Found this piece in the Washington Post:
Stephen King, James Frey nominated for Bad Sex in Fiction Award
While not specifically about fantasy literature, I thought it might be interesting to readers of this blog, as there is certainly a lot of bad sex (and idiotic romance) in fantasy novels. I found Mark Charan Newton's sex scenes with Brynd in Nights of Villjamur and City of Ruin to be awkward. Alaya Dawn Johnson didn't handle the topic well in The Burning City (there was a sentence in one of the flashback scenes along the lines of "they had sex right there"). In The Serpent Bride by Sara Douglass, there's a lot of talk about "mounting" and such. While it may be a technically accurate term, it makes me think of dogs or horses or something, not people.
The examples I listed above are cases when I think the authors wanted to be serious; there are some sex scenes in other fantasy novels that are intended to have shock value (e.g. Richard K. Morgan's The Steel Remains and Joe Abercrombie's Best Served Cold) and I put them in a different class all together.
Linked to from the Washington Post piece is yet another article from The Guardian:
Why is there no good sex in fiction prize?
Some interesting points are made in both; I particularly like the discussion of how prizes are given out in individual categories (best fantasy novel, best travelogue, etc.) of literature but not for writing about certain things -- best sex, best description of a sunset, etc. Because some fantasy writers definitely ARE better than others at describing battles, coming up with magic systems, describing travel, etc.
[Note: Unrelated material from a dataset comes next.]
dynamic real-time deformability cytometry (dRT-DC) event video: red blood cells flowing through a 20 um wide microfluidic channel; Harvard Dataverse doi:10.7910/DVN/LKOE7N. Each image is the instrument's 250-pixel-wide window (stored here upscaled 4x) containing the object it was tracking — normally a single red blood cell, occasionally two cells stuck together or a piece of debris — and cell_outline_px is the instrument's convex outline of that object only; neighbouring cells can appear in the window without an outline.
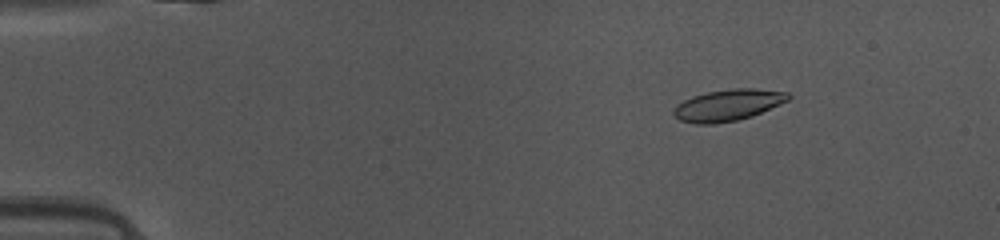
{"species": "common noctule bat (a hibernating species)", "species_latin": "Nyctalus noctula", "temperature_condition": "warm", "stored_images_in_passage": 48, "camera_frame_rate_fps": 3000, "um_per_image_px": 0.085, "animal": {"sex": "female", "body_mass_g": 10.0, "forearm_length_mm": 53.1}, "frame": {"image": 1, "passage_image": 7, "time_ms": 2.0, "image_size_px": [1000, 240], "cell_outline_px": [[792, 96], [788, 100], [752, 116], [736, 120], [712, 124], [696, 124], [680, 120], [672, 116], [672, 112], [676, 104], [692, 96], [708, 92], [732, 88], [752, 88], [788, 92]], "centroid_in_image_um": [61.84, 8.93], "position_along_channel_um": 23.2, "area_um2": 20.98}}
I'd like to add my own category; best description of food or a meal without being completely boring. Some offenders immediately come to mind: George R.R. Martin and L.E. Modesitt, Jr. (And J.V. Jones is certainly good at describing one man's disgusting eating habits in the Book of Words series -- an impression is conveyed, though I'm not sure what it is.)
Anyway, something to think about, I suppose.